Task requirements ->
Print exactly the line that contains "pinky dip: (590, 170)", then every following line through the end of the material; include nothing else and no pictures.
*** Records for this task Section Begins ***
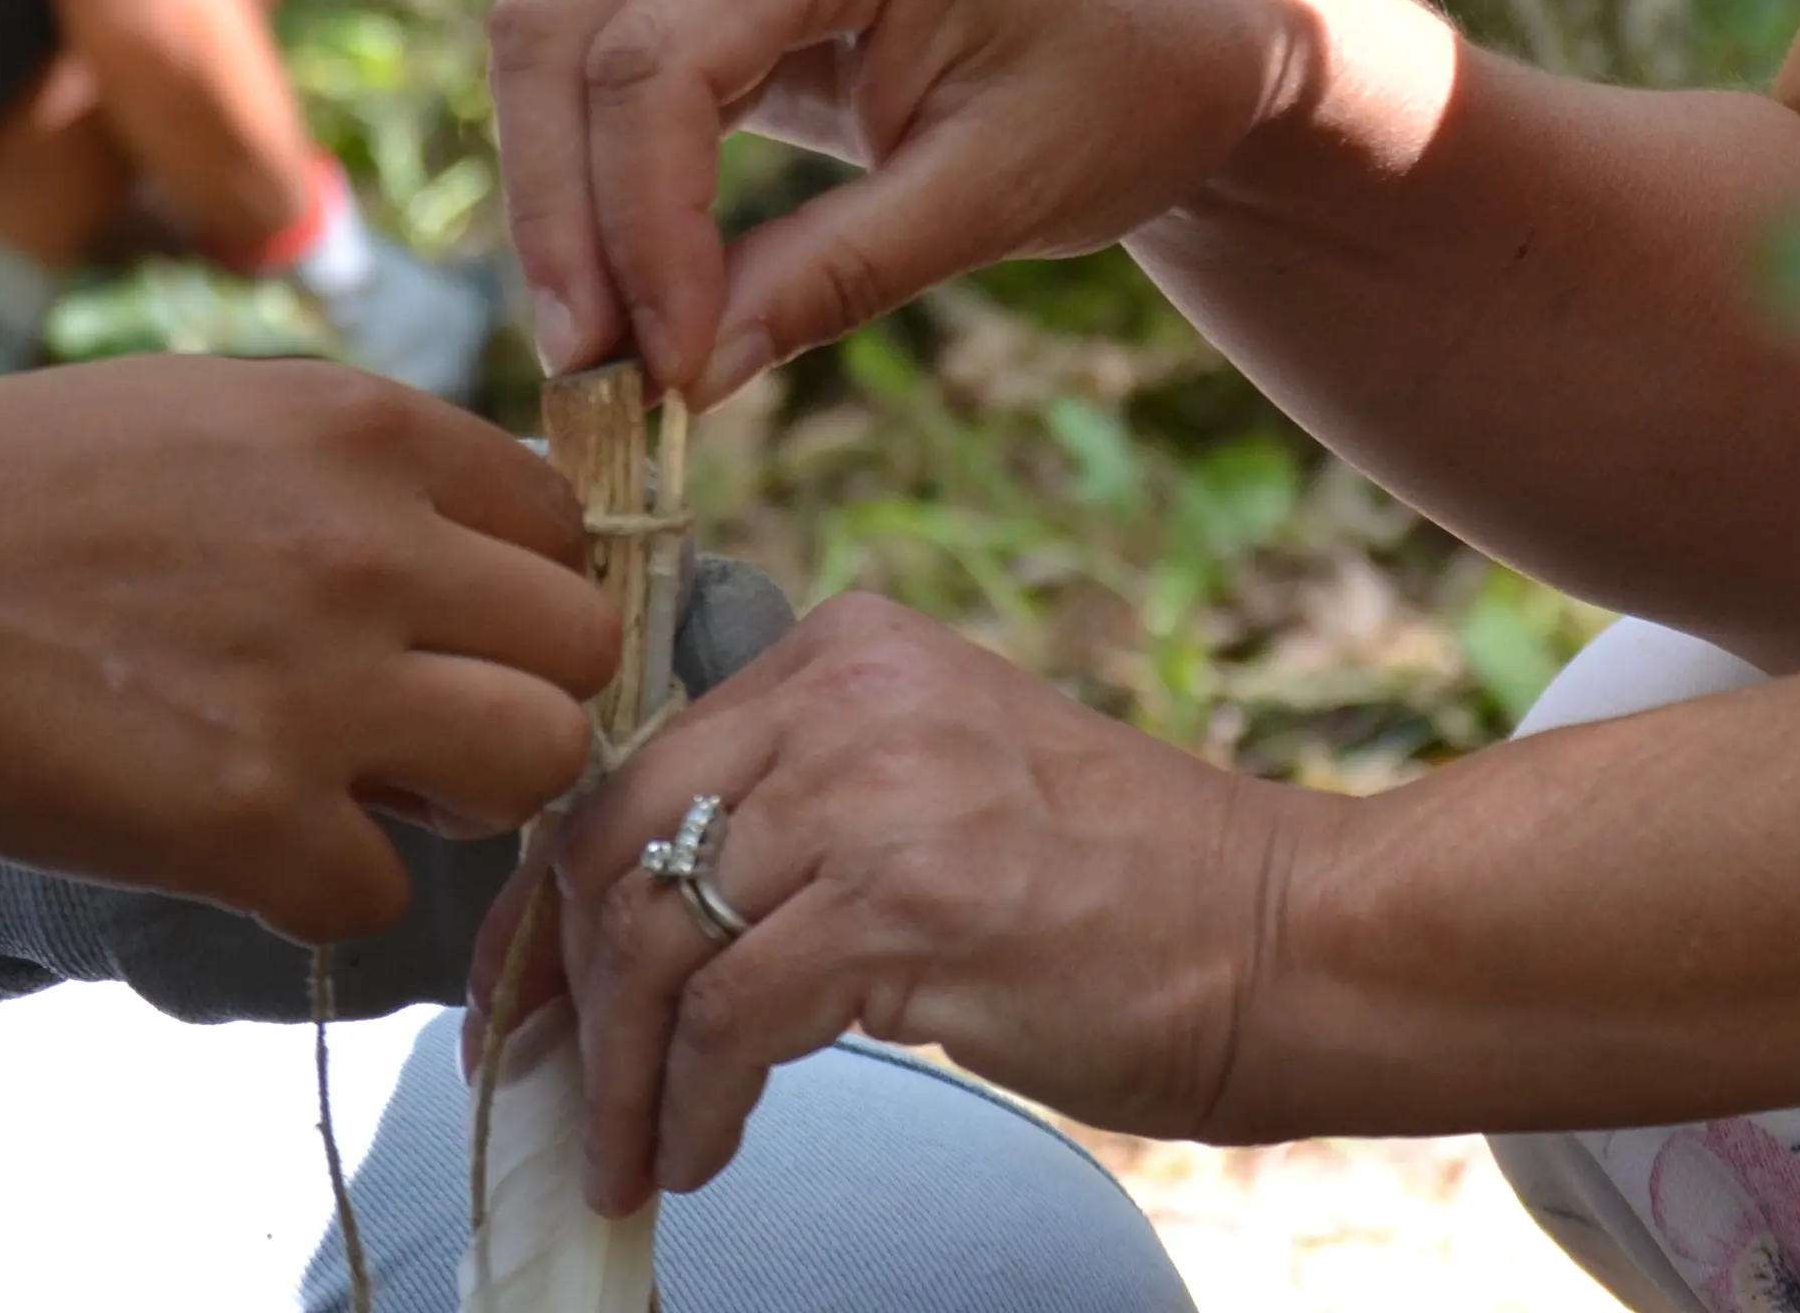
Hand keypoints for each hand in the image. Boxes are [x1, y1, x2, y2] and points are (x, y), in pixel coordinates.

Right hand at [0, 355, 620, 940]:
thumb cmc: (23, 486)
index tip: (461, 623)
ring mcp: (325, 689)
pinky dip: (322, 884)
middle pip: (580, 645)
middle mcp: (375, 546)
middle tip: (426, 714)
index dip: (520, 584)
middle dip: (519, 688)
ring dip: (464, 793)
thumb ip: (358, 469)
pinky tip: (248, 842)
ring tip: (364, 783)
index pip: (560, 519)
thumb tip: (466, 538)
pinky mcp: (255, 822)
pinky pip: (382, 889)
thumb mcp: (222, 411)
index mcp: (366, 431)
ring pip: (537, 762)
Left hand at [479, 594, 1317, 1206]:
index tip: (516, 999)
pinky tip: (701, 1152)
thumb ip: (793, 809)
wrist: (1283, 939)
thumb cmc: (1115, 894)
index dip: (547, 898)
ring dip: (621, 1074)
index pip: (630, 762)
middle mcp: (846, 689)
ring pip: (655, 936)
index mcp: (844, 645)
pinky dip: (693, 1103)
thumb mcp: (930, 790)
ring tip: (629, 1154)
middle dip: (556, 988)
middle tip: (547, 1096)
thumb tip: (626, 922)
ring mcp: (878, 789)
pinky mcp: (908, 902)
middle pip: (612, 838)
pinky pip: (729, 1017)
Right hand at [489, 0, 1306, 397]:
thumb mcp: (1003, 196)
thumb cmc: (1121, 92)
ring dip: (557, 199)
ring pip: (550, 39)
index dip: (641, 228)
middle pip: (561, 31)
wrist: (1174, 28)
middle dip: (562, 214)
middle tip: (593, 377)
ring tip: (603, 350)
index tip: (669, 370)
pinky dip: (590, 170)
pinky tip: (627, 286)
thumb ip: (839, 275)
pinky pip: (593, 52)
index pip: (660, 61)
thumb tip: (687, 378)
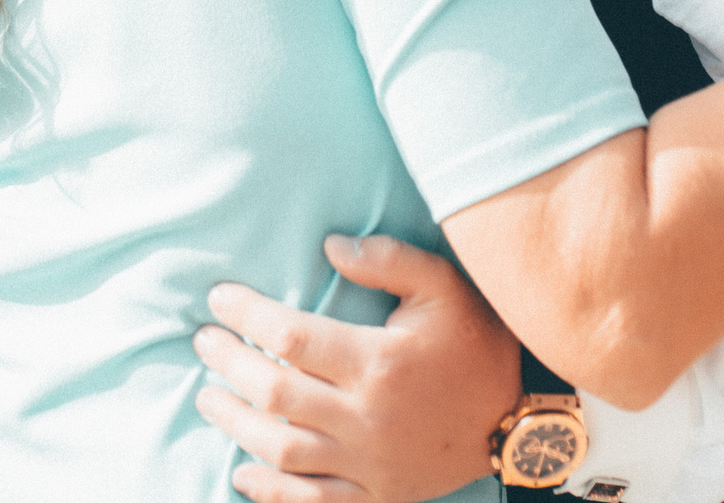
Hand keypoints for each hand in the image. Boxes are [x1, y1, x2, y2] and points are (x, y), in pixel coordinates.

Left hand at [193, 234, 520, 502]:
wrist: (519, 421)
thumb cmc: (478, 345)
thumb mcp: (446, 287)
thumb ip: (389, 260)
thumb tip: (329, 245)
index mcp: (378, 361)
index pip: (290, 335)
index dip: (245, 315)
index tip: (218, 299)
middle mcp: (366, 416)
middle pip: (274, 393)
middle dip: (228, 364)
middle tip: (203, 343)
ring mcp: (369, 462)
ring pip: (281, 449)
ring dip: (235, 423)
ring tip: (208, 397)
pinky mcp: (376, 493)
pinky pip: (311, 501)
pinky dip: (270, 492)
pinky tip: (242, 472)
*** Records for this task Section Ends ***
Exercise response ->
pinky dip: (590, 170)
pinky tip: (627, 286)
thumb ip: (839, 275)
pinky pip: (593, 52)
index pip: (660, 61)
thumb tip: (687, 378)
Hand keypoints for each hand in the image. Boxes are [x1, y1, x2, y2] and points are (x, y), in pixel coordinates.

Left hand at [193, 234, 520, 502]:
wrist: (519, 421)
thumb cmc: (478, 345)
thumb mcp: (446, 287)
thumb ip: (389, 260)
thumb tip: (329, 245)
index mcp: (378, 361)
index pip: (290, 335)
index dip: (245, 315)
index tip: (218, 299)
middle mcp: (366, 416)
middle pip: (274, 393)
middle dip: (228, 364)
middle tip: (203, 343)
ring mcp: (369, 462)
ring pip: (281, 449)
ring dip: (235, 423)
ring tip: (208, 397)
pinky mcp: (376, 493)
pinky pip: (311, 501)
pinky dip: (270, 492)
pinky tip: (242, 472)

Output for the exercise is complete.